*** DATA IN THIS EXERCISE ***
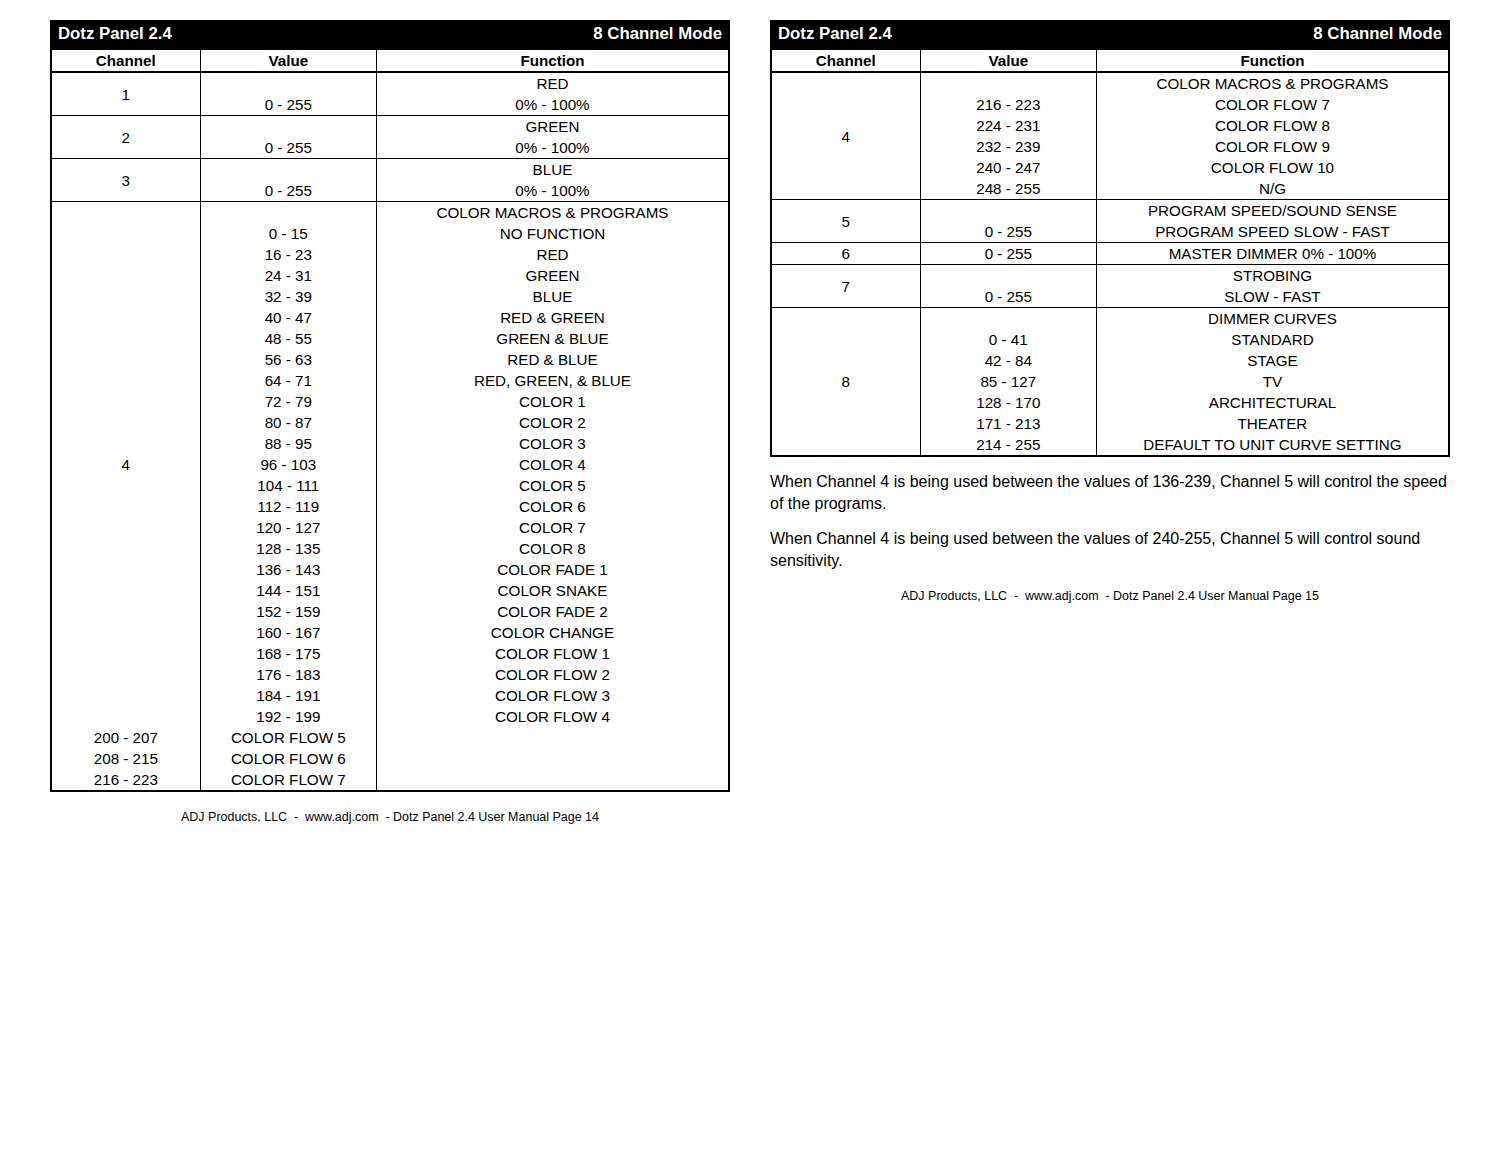Dotz Panel 2.4 8 Channel Mode
| Channel | Value | Function |
| --- | --- | --- |
| 1 | | RED |
| 0 - 255 | 0% - 100% |
| 2 | | GREEN |
| 0 - 255 | 0% - 100% |
| 3 | | BLUE |
| 0 - 255 | 0% - 100% |
| 4 | | COLOR MACROS & PROGRAMS |
| 0 - 15 | NO FUNCTION |
| 16 - 23 | RED |
| 24 - 31 | GREEN |
| 32 - 39 | BLUE |
| 40 - 47 | RED & GREEN |
| 48 - 55 | GREEN & BLUE |
| 56 - 63 | RED & BLUE |
| 64 - 71 | RED, GREEN, & BLUE |
| 72 - 79 | COLOR 1 |
| 80 - 87 | COLOR 2 |
| 88 - 95 | COLOR 3 |
| 96 - 103 | COLOR 4 |
| 104 - 111 | COLOR 5 |
| 112 - 119 | COLOR 6 |
| 120 - 127 | COLOR 7 |
| 128 - 135 | COLOR 8 |
| 136 - 143 | COLOR FADE 1 |
| 144 - 151 | COLOR SNAKE |
| 152 - 159 | COLOR FADE 2 |
| 160 - 167 | COLOR CHANGE |
| 168 - 175 | COLOR FLOW 1 |
| 176 - 183 | COLOR FLOW 2 |
| 184 - 191 | COLOR FLOW 3 |
| 192 - 199 | COLOR FLOW 4 |
| 200 - 207 | COLOR FLOW 5 |
| 208 - 215 | COLOR FLOW 6 |
| 216 - 223 | COLOR FLOW 7 |
ADJ Products, LLC - www.adj.com - Dotz Panel 2.4 User Manual Page 14
Dotz Panel 2.4 8 Channel Mode
| Channel | Value | Function |
| --- | --- | --- |
| 4 | | COLOR MACROS & PROGRAMS |
| 216 - 223 | COLOR FLOW 7 |
| 224 - 231 | COLOR FLOW 8 |
| 232 - 239 | COLOR FLOW 9 |
| 240 - 247 | COLOR FLOW 10 |
| 248 - 255 | N/G |
| 5 | | PROGRAM SPEED/SOUND SENSE |
| 0 - 255 | PROGRAM SPEED SLOW - FAST |
| 6 | 0 - 255 | MASTER DIMMER 0% - 100% |
| 7 | | STROBING |
| 0 - 255 | SLOW - FAST |
| 8 | | DIMMER CURVES |
| 0 - 41 | STANDARD |
| 42 - 84 | STAGE |
| 85 - 127 | TV |
| 128 - 170 | ARCHITECTURAL |
| 171 - 213 | THEATER |
| 214 - 255 | DEFAULT TO UNIT CURVE SETTING |
When Channel 4 is being used between the values of 136-239, Channel 5 will control the speed of the programs.
When Channel 4 is being used between the values of 240-255, Channel 5 will control sound sensitivity.
ADJ Products, LLC - www.adj.com - Dotz Panel 2.4 User Manual Page 15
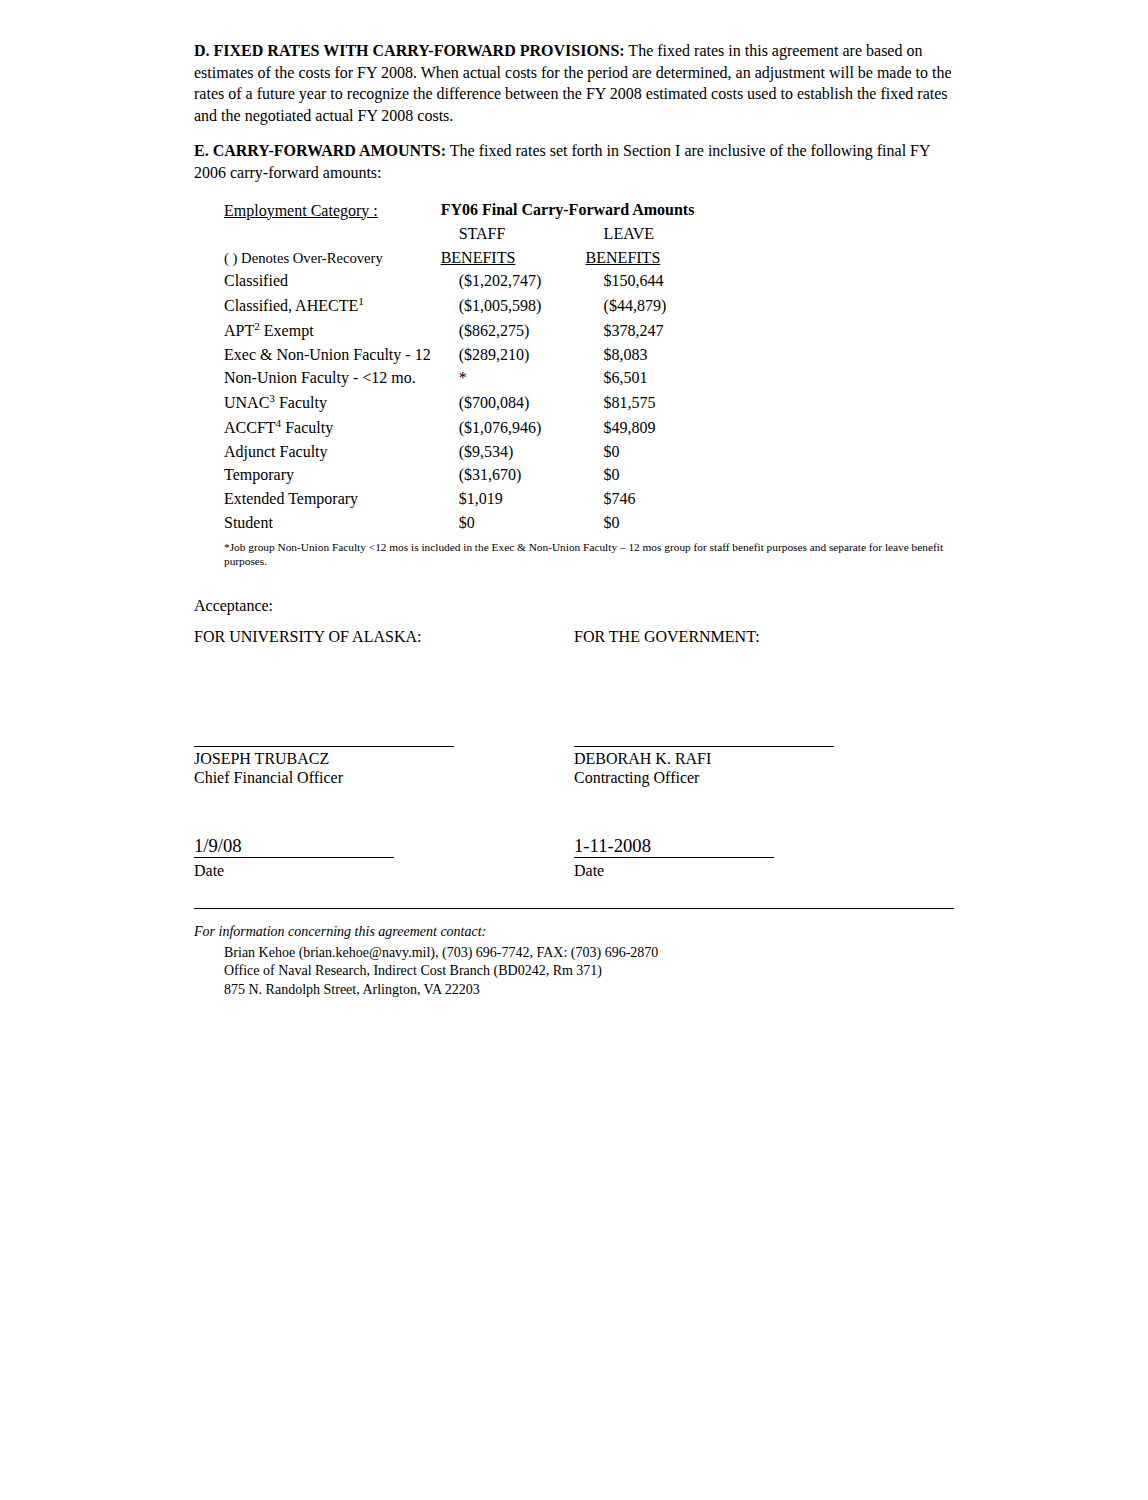D. FIXED RATES WITH CARRY-FORWARD PROVISIONS: The fixed rates in this agreement are based on estimates of the costs for FY 2008. When actual costs for the period are determined, an adjustment will be made to the rates of a future year to recognize the difference between the FY 2008 estimated costs used to establish the fixed rates and the negotiated actual FY 2008 costs.
E. CARRY-FORWARD AMOUNTS: The fixed rates set forth in Section I are inclusive of the following final FY 2006 carry-forward amounts:
| Employment Category : | FY06 Final Carry-Forward Amounts |
| | STAFF | LEAVE |
| ( ) Denotes Over-Recovery | BENEFITS | BENEFITS |
| Classified | ($1,202,747) | $150,644 |
| Classified, AHECTE 1 | ($1,005,598) | ($44,879) |
| APT 2 Exempt | ($862,275) | $378,247 |
| Exec & Non-Union Faculty - 12 | ($289,210) | $8,083 |
| Non-Union Faculty - <12 mo. | * | $6,501 |
| UNAC 3 Faculty | ($700,084) | $81,575 |
| ACCFT 4 Faculty | ($1,076,946) | $49,809 |
| Adjunct Faculty | ($9,534) | $0 |
| Temporary | ($31,670) | $0 |
| Extended Temporary | $1,019 | $746 |
| Student | $0 | $0 |
*Job group Non-Union Faculty <12 mos is included in the Exec & Non-Union Faculty – 12 mos group for staff benefit purposes and separate for leave benefit purposes.
Acceptance:
| FOR UNIVERSITY OF ALASKA: JOSEPH TRUBACZ Chief Financial Officer 1/9/08 Date | FOR THE GOVERNMENT: DEBORAH K. RAFI Contracting Officer 1-11-2008 Date |
For information concerning this agreement contact:
Brian Kehoe (brian.kehoe@navy.mil), (703) 696-7742, FAX: (703) 696-2870
Office of Naval Research, Indirect Cost Branch (BD0242, Rm 371)
875 N. Randolph Street, Arlington, VA 22203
*** End of DATA IN THIS EXERCISE ***
WORK TO BE COMPLETED: Across the data, find each line that has "GREEN" in it and copy that line.

TASK RESULT:
| 2 | | GREEN |
| 24 - 31 | GREEN |
| 40 - 47 | RED & GREEN |
| 48 - 55 | GREEN & BLUE |
| 64 - 71 | RED, GREEN, & BLUE |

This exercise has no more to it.